Instruction -
How many lines in the rows contain the string "NewBodyOperationType"? Reply with the number only.

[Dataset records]

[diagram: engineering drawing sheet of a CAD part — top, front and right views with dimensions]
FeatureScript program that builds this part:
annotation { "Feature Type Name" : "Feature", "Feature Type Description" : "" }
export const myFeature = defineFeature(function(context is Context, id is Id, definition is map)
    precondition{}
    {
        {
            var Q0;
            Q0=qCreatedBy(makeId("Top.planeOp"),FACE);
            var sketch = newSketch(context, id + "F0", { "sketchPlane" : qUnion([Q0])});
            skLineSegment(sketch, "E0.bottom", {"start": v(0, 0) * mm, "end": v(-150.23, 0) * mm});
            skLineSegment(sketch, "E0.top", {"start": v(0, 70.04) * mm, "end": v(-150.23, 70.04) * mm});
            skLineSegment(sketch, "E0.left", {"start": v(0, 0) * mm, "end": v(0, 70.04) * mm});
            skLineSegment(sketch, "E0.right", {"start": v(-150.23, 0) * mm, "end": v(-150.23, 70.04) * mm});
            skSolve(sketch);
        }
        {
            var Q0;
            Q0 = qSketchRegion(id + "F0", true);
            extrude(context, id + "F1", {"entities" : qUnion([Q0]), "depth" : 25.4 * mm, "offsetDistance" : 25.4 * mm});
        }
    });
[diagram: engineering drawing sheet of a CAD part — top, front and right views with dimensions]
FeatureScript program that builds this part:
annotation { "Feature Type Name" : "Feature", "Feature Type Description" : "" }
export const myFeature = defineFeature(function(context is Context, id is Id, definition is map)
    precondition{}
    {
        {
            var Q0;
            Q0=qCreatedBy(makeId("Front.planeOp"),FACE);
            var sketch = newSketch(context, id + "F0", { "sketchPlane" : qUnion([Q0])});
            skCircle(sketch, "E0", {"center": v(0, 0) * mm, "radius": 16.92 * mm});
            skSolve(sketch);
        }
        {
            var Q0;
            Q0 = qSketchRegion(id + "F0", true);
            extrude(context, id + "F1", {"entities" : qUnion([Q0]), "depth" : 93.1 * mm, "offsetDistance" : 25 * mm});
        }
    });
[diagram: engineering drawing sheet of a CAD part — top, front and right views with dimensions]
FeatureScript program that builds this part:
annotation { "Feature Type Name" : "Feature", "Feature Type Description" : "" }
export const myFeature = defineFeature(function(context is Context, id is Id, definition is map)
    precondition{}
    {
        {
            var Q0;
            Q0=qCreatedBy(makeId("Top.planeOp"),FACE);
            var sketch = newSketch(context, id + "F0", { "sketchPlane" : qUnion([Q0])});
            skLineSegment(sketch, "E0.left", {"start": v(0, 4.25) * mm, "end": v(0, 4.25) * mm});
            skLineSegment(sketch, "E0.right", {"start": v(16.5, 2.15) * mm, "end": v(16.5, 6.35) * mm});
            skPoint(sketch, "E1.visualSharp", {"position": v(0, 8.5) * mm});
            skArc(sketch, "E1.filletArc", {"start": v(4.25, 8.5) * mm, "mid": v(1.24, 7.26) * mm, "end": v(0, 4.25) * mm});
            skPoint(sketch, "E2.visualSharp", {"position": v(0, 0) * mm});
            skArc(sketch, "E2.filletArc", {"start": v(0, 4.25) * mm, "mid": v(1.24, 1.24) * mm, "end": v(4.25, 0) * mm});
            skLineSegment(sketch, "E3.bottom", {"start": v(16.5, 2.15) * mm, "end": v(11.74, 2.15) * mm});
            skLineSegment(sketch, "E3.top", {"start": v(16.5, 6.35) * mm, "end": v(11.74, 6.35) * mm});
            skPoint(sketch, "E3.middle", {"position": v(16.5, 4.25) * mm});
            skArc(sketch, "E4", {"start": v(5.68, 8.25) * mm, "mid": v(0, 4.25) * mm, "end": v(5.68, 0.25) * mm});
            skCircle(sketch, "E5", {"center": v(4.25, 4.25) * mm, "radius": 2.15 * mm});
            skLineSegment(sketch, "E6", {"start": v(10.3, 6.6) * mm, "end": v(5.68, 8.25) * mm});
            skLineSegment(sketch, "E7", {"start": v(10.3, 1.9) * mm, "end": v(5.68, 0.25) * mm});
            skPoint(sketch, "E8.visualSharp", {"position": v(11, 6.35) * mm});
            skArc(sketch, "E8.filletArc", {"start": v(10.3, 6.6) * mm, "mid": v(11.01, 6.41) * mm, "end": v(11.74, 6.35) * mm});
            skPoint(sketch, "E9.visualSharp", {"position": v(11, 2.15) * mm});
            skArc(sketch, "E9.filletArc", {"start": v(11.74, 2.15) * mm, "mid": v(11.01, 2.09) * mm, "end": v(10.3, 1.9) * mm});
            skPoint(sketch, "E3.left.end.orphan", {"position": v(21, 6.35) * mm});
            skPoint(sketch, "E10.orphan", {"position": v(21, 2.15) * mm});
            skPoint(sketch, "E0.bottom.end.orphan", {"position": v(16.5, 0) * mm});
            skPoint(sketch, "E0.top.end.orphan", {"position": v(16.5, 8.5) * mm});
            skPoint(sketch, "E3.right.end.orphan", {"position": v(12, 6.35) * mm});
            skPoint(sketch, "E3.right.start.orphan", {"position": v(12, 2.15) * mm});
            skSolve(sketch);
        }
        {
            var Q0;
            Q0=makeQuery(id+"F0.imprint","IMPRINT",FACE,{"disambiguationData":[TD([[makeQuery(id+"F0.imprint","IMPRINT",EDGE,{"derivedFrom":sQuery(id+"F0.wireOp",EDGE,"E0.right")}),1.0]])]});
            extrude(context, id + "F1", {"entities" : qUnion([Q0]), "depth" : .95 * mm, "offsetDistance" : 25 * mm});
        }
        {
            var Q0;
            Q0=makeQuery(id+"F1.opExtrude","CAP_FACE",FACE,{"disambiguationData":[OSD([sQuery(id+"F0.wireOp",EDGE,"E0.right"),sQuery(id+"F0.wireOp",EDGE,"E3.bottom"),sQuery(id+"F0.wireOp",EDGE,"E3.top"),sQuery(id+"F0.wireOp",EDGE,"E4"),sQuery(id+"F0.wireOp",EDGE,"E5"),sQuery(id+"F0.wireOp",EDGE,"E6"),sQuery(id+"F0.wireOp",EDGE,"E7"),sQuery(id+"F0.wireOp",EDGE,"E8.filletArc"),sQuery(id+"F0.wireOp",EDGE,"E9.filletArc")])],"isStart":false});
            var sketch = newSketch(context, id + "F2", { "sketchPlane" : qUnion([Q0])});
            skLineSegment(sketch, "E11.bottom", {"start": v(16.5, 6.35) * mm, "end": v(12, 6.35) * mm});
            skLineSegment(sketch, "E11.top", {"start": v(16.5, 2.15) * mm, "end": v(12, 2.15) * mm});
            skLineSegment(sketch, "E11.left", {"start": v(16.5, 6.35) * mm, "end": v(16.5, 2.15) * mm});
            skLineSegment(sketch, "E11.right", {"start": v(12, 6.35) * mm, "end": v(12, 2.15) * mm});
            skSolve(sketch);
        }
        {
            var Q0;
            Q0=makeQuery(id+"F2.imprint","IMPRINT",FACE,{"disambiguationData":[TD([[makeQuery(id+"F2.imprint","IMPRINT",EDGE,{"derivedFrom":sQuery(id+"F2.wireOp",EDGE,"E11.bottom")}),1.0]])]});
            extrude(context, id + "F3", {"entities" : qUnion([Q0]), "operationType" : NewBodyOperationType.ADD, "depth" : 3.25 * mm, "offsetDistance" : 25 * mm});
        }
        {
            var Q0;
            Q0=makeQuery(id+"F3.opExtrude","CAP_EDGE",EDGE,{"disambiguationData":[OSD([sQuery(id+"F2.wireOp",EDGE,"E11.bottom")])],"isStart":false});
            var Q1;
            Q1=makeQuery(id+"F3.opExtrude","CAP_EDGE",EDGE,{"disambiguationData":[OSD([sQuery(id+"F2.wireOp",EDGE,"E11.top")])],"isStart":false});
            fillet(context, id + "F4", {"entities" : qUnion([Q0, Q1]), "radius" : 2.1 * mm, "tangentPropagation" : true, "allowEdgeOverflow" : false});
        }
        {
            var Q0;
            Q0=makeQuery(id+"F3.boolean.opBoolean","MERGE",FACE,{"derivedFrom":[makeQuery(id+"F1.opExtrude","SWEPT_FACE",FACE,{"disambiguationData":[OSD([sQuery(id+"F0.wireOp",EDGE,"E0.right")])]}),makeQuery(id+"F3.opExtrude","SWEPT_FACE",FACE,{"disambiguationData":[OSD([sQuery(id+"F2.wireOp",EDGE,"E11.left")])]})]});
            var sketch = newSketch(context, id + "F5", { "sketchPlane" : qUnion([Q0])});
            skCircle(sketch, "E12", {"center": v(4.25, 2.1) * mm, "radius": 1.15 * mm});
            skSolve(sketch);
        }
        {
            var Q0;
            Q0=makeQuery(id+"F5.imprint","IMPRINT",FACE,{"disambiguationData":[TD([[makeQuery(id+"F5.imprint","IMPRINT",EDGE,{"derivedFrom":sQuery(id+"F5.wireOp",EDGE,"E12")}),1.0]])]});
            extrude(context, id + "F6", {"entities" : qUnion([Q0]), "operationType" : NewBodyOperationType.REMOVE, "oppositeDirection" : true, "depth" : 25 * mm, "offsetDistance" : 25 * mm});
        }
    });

Answer -
2